Bates is an actor of impressive range and flexibility. In Far from the Madding Crowd he played Thomas Hardy's Gabriel Oak as a pillar of stability: the actor's purposefully wooden exterior was ideal for playing a simple character who is defined by patience, dedication, and loyalty. (Bates also appeared in Hardy's The Mayor of Casterbridge for BBC-TV.) In sharp contrast to Gabriel Oak is his role in The Go-Between as Ted Burgess, another strong peasant type, also infatuated with a striking woman who, like Bathsheba Everdene in Far from the Madding Crowd, breaks his heart. But in The Go-Between, his character's response is much different. As the plot moves towards its climax, Bates must suggest that Burgess's spirit has been broken. He very effectively portrays the inner turbulence of the character, but even more challenging is the mystical enigma of Charles Crossley in The Shout, adapted from a strange and disturbing short story by Robert Graves concerning an intruder with shamanic powers who disrupts the lives of a staid English couple. Roles such as these make his performance as the romantic lead in An Unmarried Woman seem rather conventional (though decidedly entertaining) by comparison.
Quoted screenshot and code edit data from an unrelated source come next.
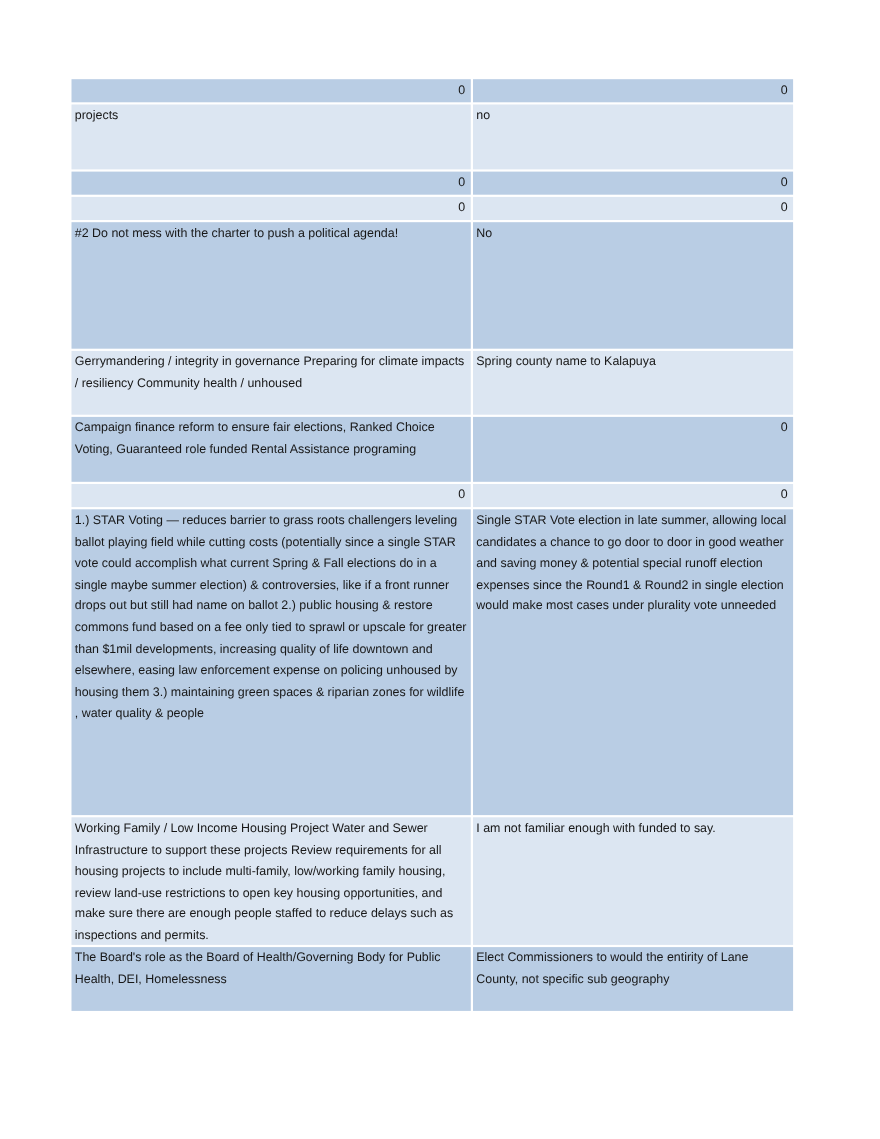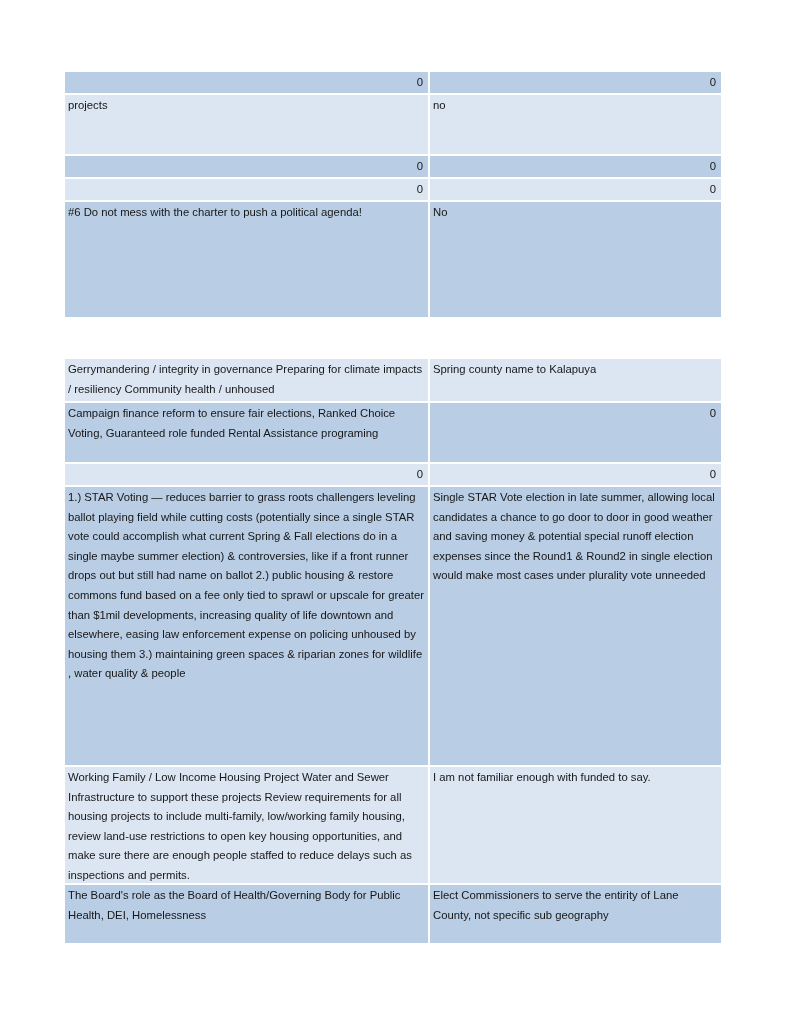--- a/index.html
+++ b/index.html
@@ -55,21 +55,21 @@
     text-align: left;
   }
 
   .dark  { background: #b9cde4; }
   .light { background: #dce6f2; }
 
   
   .h-thin   { height: 21px; }
   .h-med    { height: 59px; }
   .h-tall   { height: 115px; }
-  .h-note   { height: 42px; margin-top: 40px; }
+  .h-note   { height: 58px; }
   .h-camp   { height: 59px; }
   .h-star   { height: 278px; }
   .h-work   { height: 116px; }
   .h-board  { height: 58px; }
 </style>
 </head>
 <body>
 
 <div id="sheet">
     <div class="row">
@@ -82,21 +82,21 @@
     </div>
     <div class="row">
       <div class="cell col-a dark h-thin num">0</div>
       <div class="cell col-b dark h-thin num">0</div>
     </div>
     <div class="row">
       <div class="cell col-a light h-thin num">0</div>
       <div class="cell col-b light h-thin num">0</div>
     </div>
     <div class="row">
-      <div class="cell col-a dark h-tall txt">#6 Do not mess with the charter to push a political agenda!</div>
+      <div class="cell col-a dark h-tall txt">#2 Do not mess with the charter to push a political agenda!</div>
       <div class="cell col-b dark h-tall txt">No</div>
     </div>
     <div class="row">
       <div class="cell col-a light h-note txt">Gerrymandering / integrity in governance  Preparing for climate impacts / resiliency  Community health / unhoused</div>
       <div class="cell col-b light h-note txt">Spring county name to Kalapuya</div>
     </div>
     <div class="row">
       <div class="cell col-a dark h-camp txt">Campaign finance reform to ensure fair elections, Ranked Choice Voting, Guaranteed role funded Rental Assistance programing</div>
       <div class="cell col-b dark h-camp num">0</div>
     </div>
@@ -107,15 +107,15 @@
     <div class="row">
       <div class="cell col-a dark h-star txt">1.) STAR Voting — reduces barrier to grass roots challengers leveling ballot playing field while cutting costs (potentially since a single STAR vote could accomplish what current Spring &amp; Fall elections do in a single maybe summer election) &amp; controversies, like if a front runner drops out but still had name on ballot  2.) public housing &amp; restore commons fund based on a fee only tied to sprawl or upscale for greater than $1mil developments, increasing quality of life downtown and elsewhere, easing law enforcement expense on policing unhoused by housing them  3.) maintaining green spaces &amp; riparian zones for wildlife , water quality &amp; people</div>
       <div class="cell col-b dark h-star txt">Single STAR Vote election in late summer, allowing local candidates a chance to go door to door in good weather and saving money &amp; potential special runoff election expenses since the Round1 &amp; Round2 in single election would make most cases under plurality vote unneeded</div>
     </div>
     <div class="row">
       <div class="cell col-a light h-work txt">Working Family / Low Income Housing Project  Water and Sewer Infrastructure to support these projects  Review requirements for all housing projects to include multi-family, low/working family housing, review land-use restrictions to open key housing opportunities, and make sure there are enough people staffed to reduce delays such as inspections and permits.</div>
       <div class="cell col-b light h-work txt">I am not familiar enough with funded to say.</div>
     </div>
     <div class="row">
       <div class="cell col-a dark h-board txt">The Board's role as the Board of Health/Governing Body for Public Health, DEI, Homelessness</div>
-      <div class="cell col-b dark h-board txt">Elect Commissioners to serve the entirity of Lane County, not specific sub geography</div>
+      <div class="cell col-b dark h-board txt">Elect Commissioners to would the entirity of Lane County, not specific sub geography</div>
     </div>
   </div>
 
 </body></html>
Bates has had his best later-career role in The Grotesque, giving a picture-stealing performance as Sir Hugo Coal, a crusty, aristocratic English squire who is fascinated by dinosaurs to the point of reproducing a full-scale model of one. Of course, he himself, as a representative of the stuffy upper classes, is a dinosaur. Sir Hugo no longer sleeps with his wife, and prefers physically tussling with men. As a member of a repressed class, however, he can only fantasize or act out the kind of sexuality in which his amoral new servant (played by Sting) revels. The character of Sir Hugo makes for a telling contrast to Bates's earthy Rupert Birkin in Women in Love: in the latter, he raised eyebrows with his nude wrestling scene with Oliver Reed.

In the first part of The Grotesque, Bates seems to be parodying Nigel Bruce's Dr. Watson, but as the story progresses he also gets to be seriously dramatic. His performance is superb, and one hopes that, in the future, he will be offered similar, equally challenging roles.